Central Bank of the Bahamas.
By NEIL HARTNELL
Tribune Business Editor
The Central Bank's restrictions on outflows through the Investment Currency Market (ICM) will likely save The Bahamas around $50m in foreign reserves, data released yesterday revealed.
The monetary authority's 2019 annual report revealed that Bahamians made overseas capital investments worth some $49.5m in 2019, a 17 percent increase on the prior year. This, though, has now been choked off by the imposition of measures preventing any further securities and real estate investments by citizens and residents until the country's foreign reserves stabilise in the aftermath of COVID-19.
"Residents increased outward capital investments via the ICM, amounting to approximately $49.5m in 2019, compared to $42.3m in 2018," the Central Bank said of 2019. "The premium bid and offer rates for investment currency remained at five percent and 2.5 percent respectively."
The restrictions, unveiled by Central Bank governor John Rolle earlier this week, also suspend Bahamian investments in US-dollar denominated investment funds that have been created by local broker/dealers as vehicles for their clients to access potentially higher returns in overseas equities markets.
However, the regulator's annual report said just one broker/dealer drew down on their Bahamian Depository Receipts (BDRs) allocation in 2019. "The BISX-listed Bahamas Depository Receipt (BDR) programme, which facilitates pooled investments in foreign securities, continued to have modest participation," the Central Bank added.
"In 2019, of the $35m annual allocation, only one sponsoring broker-dealer participated in the programme, utilising $8.7m.
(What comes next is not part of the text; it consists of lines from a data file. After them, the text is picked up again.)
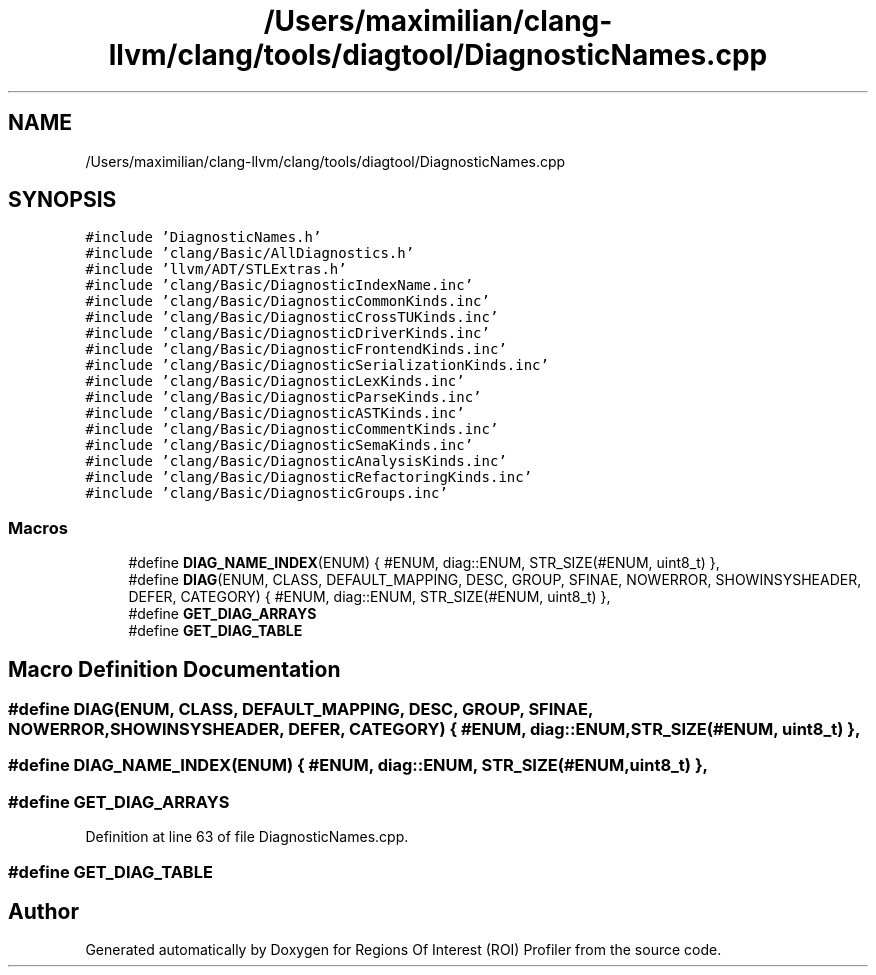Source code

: .TH "/Users/maximilian/clang-llvm/clang/tools/diagtool/DiagnosticNames.cpp" 3 "Sat Feb 12 2022" "Version 1.2" "Regions Of Interest (ROI) Profiler" \" -*- nroff -*-
.ad l
.nh
.SH NAME
/Users/maximilian/clang-llvm/clang/tools/diagtool/DiagnosticNames.cpp
.SH SYNOPSIS
.br
.PP
\fC#include 'DiagnosticNames\&.h'\fP
.br
\fC#include 'clang/Basic/AllDiagnostics\&.h'\fP
.br
\fC#include 'llvm/ADT/STLExtras\&.h'\fP
.br
\fC#include 'clang/Basic/DiagnosticIndexName\&.inc'\fP
.br
\fC#include 'clang/Basic/DiagnosticCommonKinds\&.inc'\fP
.br
\fC#include 'clang/Basic/DiagnosticCrossTUKinds\&.inc'\fP
.br
\fC#include 'clang/Basic/DiagnosticDriverKinds\&.inc'\fP
.br
\fC#include 'clang/Basic/DiagnosticFrontendKinds\&.inc'\fP
.br
\fC#include 'clang/Basic/DiagnosticSerializationKinds\&.inc'\fP
.br
\fC#include 'clang/Basic/DiagnosticLexKinds\&.inc'\fP
.br
\fC#include 'clang/Basic/DiagnosticParseKinds\&.inc'\fP
.br
\fC#include 'clang/Basic/DiagnosticASTKinds\&.inc'\fP
.br
\fC#include 'clang/Basic/DiagnosticCommentKinds\&.inc'\fP
.br
\fC#include 'clang/Basic/DiagnosticSemaKinds\&.inc'\fP
.br
\fC#include 'clang/Basic/DiagnosticAnalysisKinds\&.inc'\fP
.br
\fC#include 'clang/Basic/DiagnosticRefactoringKinds\&.inc'\fP
.br
\fC#include 'clang/Basic/DiagnosticGroups\&.inc'\fP
.br

.SS "Macros"

.in +1c
.ti -1c
.RI "#define \fBDIAG_NAME_INDEX\fP(ENUM)   { #ENUM, diag::ENUM, STR_SIZE(#ENUM, uint8_t) },"
.br
.ti -1c
.RI "#define \fBDIAG\fP(ENUM,  CLASS,  DEFAULT_MAPPING,  DESC,  GROUP,  SFINAE,  NOWERROR,  SHOWINSYSHEADER,  DEFER,  CATEGORY)     { #ENUM, diag::ENUM, STR_SIZE(#ENUM, uint8_t) },"
.br
.ti -1c
.RI "#define \fBGET_DIAG_ARRAYS\fP"
.br
.ti -1c
.RI "#define \fBGET_DIAG_TABLE\fP"
.br
.in -1c
.SH "Macro Definition Documentation"
.PP 
.SS "#define DIAG(ENUM, CLASS, DEFAULT_MAPPING, DESC, GROUP, SFINAE, NOWERROR, SHOWINSYSHEADER, DEFER, CATEGORY)     { #ENUM, diag::ENUM, STR_SIZE(#ENUM, uint8_t) },"

.SS "#define DIAG_NAME_INDEX(ENUM)   { #ENUM, diag::ENUM, STR_SIZE(#ENUM, uint8_t) },"

.SS "#define GET_DIAG_ARRAYS"

.PP
Definition at line 63 of file DiagnosticNames\&.cpp\&.
.SS "#define GET_DIAG_TABLE"

.SH "Author"
.PP 
Generated automatically by Doxygen for Regions Of Interest (ROI) Profiler from the source code\&.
This decreased from $13.7m in the previous year, when four licensed broker/dealers participated."
Together, the 2019 figures for the BDR initiative and ICM market indicate that the Central Bank's measures have choked off around $60m in foreign exchange outflows, thus saving this sum for The Bahamas' balance of payments and import needs during the pandemic.
Signalling the Central Bank's determination to maintain The Bahamas' one:one fixed exchange rate with the US dollar earlier this week, Mr Rolle warned that the regulator was prepared to act swiftly in imposing even harsher restrictions if the need arises, which would "target domestic import capacity" in a bid to conserve foreign currency resources that are set to experience a major reduction in 2020.
While the suspension of economic activity for the past six weeks due to the national lockdown has kept the country's foreign reserves at near-$2bn for the moment, Mr Rolle said the Central Bank is projecting a reduction "potentially exceeding $1bn" which would leave them somewhere between $800m and $1bn at year-end.
And, although this level will still offer "adequate support in place to uphold the value of the Bahamian dollar fixed exchange rate", the governor said it was essential for The Bahamas to "maintain currency stability in the interim" - and prevent any possibility of a devaluation - while the economy attempted to recover from the COVID-19 pandemic.
The Central Bank's annual report showed that almost $600m worth of foreign currency was consumed in 2019 by The Bahamas' need for oil imports alone, with overseas travel (now also halted) taking up one-third of a billion dollars last year.
"In terms of foreign currency approvals for current account payments, amounts authorised for non-oil merchandise and credit/debit cards totalled a combined $2.6bn, and outflows for service payments (including transportation, royalty and franchise fees) accounted for $1.6bn," the Central Bank added.
"Payments for oil imports reached $587m, while travel (including for medical reasons) accounted for just under $334m. Dividends and profit remittances were $295m; insurance services remittances and remittances for interest payments, $129.2m and $130m, respectively. Further, residents remitted in excess of $135m as gifts to non-residents, while loan repayments totalled $171.4m."